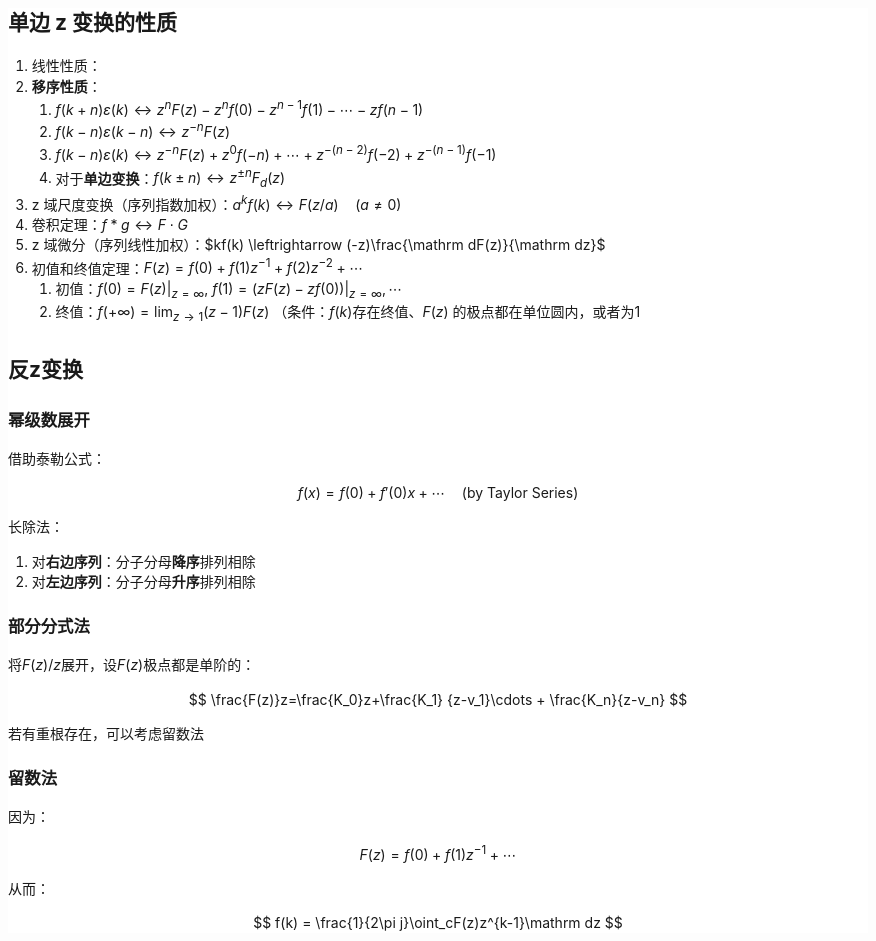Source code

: ## 单边 z 变换的性质

1. 线性性质：
2. **移序性质**：
	1. $f(k+n)\varepsilon(k) \leftrightarrow z^nF(z) -z^{n}f(0) - z^{n-1} f(1) - \cdots -zf(n-1)$
	2. $f(k-n) \varepsilon(k-n) \leftrightarrow z^{-n} F(z)$
	3. $f(k-n)\varepsilon(k) \leftrightarrow z^{-n}F(z) + z^0f(-n) + \cdots + z^{-(n-2)} f(-2) + z^{-(n-1)}f(-1)$
	4. 对于**单边变换**：$f(k\pm n) \leftrightarrow z^{\pm n}F_d(z)$
3. z 域尺度变换（序列指数加权）：$a^kf(k)\leftrightarrow F(z/a)\quad(a\ne 0)$
4. 卷积定理：$f*g\leftrightarrow F\cdot G$
5. z 域微分（序列线性加权）：$kf(k) \leftrightarrow (-z)\frac{\mathrm dF(z)}{\mathrm dz}$
6. 初值和终值定理：$F(z) = f(0) + f(1) z ^ {-1} + f(2) z ^{-2} + \cdots$
	1. 初值：$f(0) = F(z) |_{z=\infty},~f(1) = (zF(z) - zf(0)) |_{z=\infty}, \cdots$
	2. 终值：$f(+\infty)=\lim _{z\rightarrow 1}(z-1)F(z)$ （条件：$f(k)$存在终值、$F(z)$ 的极点都在单位圆内，或者为$1$

## 反z变换

### 幂级数展开

借助泰勒公式：

$$
f(x) = f(0) + f'(0) x + \cdots\quad(\mathrm {by~Taylor~Series})
$$


长除法：

1. 对**右边序列**：分子分母**降序**排列相除
2. 对**左边序列**：分子分母**升序**排列相除

### 部分分式法

将$F(z)/z$展开，设$F(z)$极点都是单阶的：

$$
\frac{F(z)}z=\frac{K_0}z+\frac{K_1} {z-v_1}\cdots + \frac{K_n}{z-v_n}
$$


若有重根存在，可以考虑留数法

### 留数法

因为：

$$
F(z) = f(0) + f(1)z^{-1} + \cdots
$$


从而：

$$
f(k) = \frac{1}{2\pi j}\oint_cF(z)z^{k-1}\mathrm dz
$$
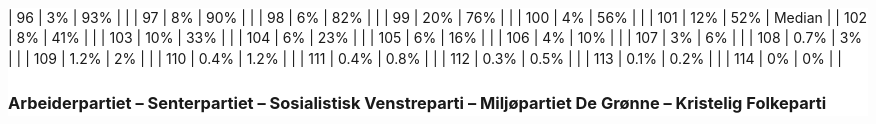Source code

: | 96 | 3% | 93% |  |
| 97 | 8% | 90% |  |
| 98 | 6% | 82% |  |
| 99 | 20% | 76% |  |
| 100 | 4% | 56% |  |
| 101 | 12% | 52% | Median |
| 102 | 8% | 41% |  |
| 103 | 10% | 33% |  |
| 104 | 6% | 23% |  |
| 105 | 6% | 16% |  |
| 106 | 4% | 10% |  |
| 107 | 3% | 6% |  |
| 108 | 0.7% | 3% |  |
| 109 | 1.2% | 2% |  |
| 110 | 0.4% | 1.2% |  |
| 111 | 0.4% | 0.8% |  |
| 112 | 0.3% | 0.5% |  |
| 113 | 0.1% | 0.2% |  |
| 114 | 0% | 0% |  |

### Arbeiderpartiet – Senterpartiet – Sosialistisk Venstreparti – Miljøpartiet De Grønne – Kristelig Folkeparti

=-=-=

• INSTRUCTIONS TO FOLLOW: Would you please repeat all the data word for word, but without the pictures?

• RESPONSE TO THE EXERCISE:
Source code

: ## 单边 z 变换的性质

1. 线性性质：
2. **移序性质**：
	1. $f(k+n)\varepsilon(k) \leftrightarrow z^nF(z) -z^{n}f(0) - z^{n-1} f(1) - \cdots -zf(n-1)$
	2. $f(k-n) \varepsilon(k-n) \leftrightarrow z^{-n} F(z)$
	3. $f(k-n)\varepsilon(k) \leftrightarrow z^{-n}F(z) + z^0f(-n) + \cdots + z^{-(n-2)} f(-2) + z^{-(n-1)}f(-1)$
	4. 对于**单边变换**：$f(k\pm n) \leftrightarrow z^{\pm n}F_d(z)$
3. z 域尺度变换（序列指数加权）：$a^kf(k)\leftrightarrow F(z/a)\quad(a\ne 0)$
4. 卷积定理：$f*g\leftrightarrow F\cdot G$
5. z 域微分（序列线性加权）：$kf(k) \leftrightarrow (-z)\frac{\mathrm dF(z)}{\mathrm dz}$
6. 初值和终值定理：$F(z) = f(0) + f(1) z ^ {-1} + f(2) z ^{-2} + \cdots$
	1. 初值：$f(0) = F(z) |_{z=\infty},~f(1) = (zF(z) - zf(0)) |_{z=\infty}, \cdots$
	2. 终值：$f(+\infty)=\lim _{z\rightarrow 1}(z-1)F(z)$ （条件：$f(k)$存在终值、$F(z)$ 的极点都在单位圆内，或者为$1$

## 反z变换

### 幂级数展开

借助泰勒公式：

$$
f(x) = f(0) + f'(0) x + \cdots\quad(\mathrm {by~Taylor~Series})
$$


长除法：

1. 对**右边序列**：分子分母**降序**排列相除
2. 对**左边序列**：分子分母**升序**排列相除

### 部分分式法

将$F(z)/z$展开，设$F(z)$极点都是单阶的：

$$
\frac{F(z)}z=\frac{K_0}z+\frac{K_1} {z-v_1}\cdots + \frac{K_n}{z-v_n}
$$


若有重根存在，可以考虑留数法

### 留数法

因为：

$$
F(z) = f(0) + f(1)z^{-1} + \cdots
$$


从而：

$$
f(k) = \frac{1}{2\pi j}\oint_cF(z)z^{k-1}\mathrm dz
$$
Source code

: | 96 | 3% | 93% |  |
| 97 | 8% | 90% |  |
| 98 | 6% | 82% |  |
| 99 | 20% | 76% |  |
| 100 | 4% | 56% |  |
| 101 | 12% | 52% | Median |
| 102 | 8% | 41% |  |
| 103 | 10% | 33% |  |
| 104 | 6% | 23% |  |
| 105 | 6% | 16% |  |
| 106 | 4% | 10% |  |
| 107 | 3% | 6% |  |
| 108 | 0.7% | 3% |  |
| 109 | 1.2% | 2% |  |
| 110 | 0.4% | 1.2% |  |
| 111 | 0.4% | 0.8% |  |
| 112 | 0.3% | 0.5% |  |
| 113 | 0.1% | 0.2% |  |
| 114 | 0% | 0% |  |

### Arbeiderpartiet – Senterpartiet – Sosialistisk Venstreparti – Miljøpartiet De Grønne – Kristelig Folkeparti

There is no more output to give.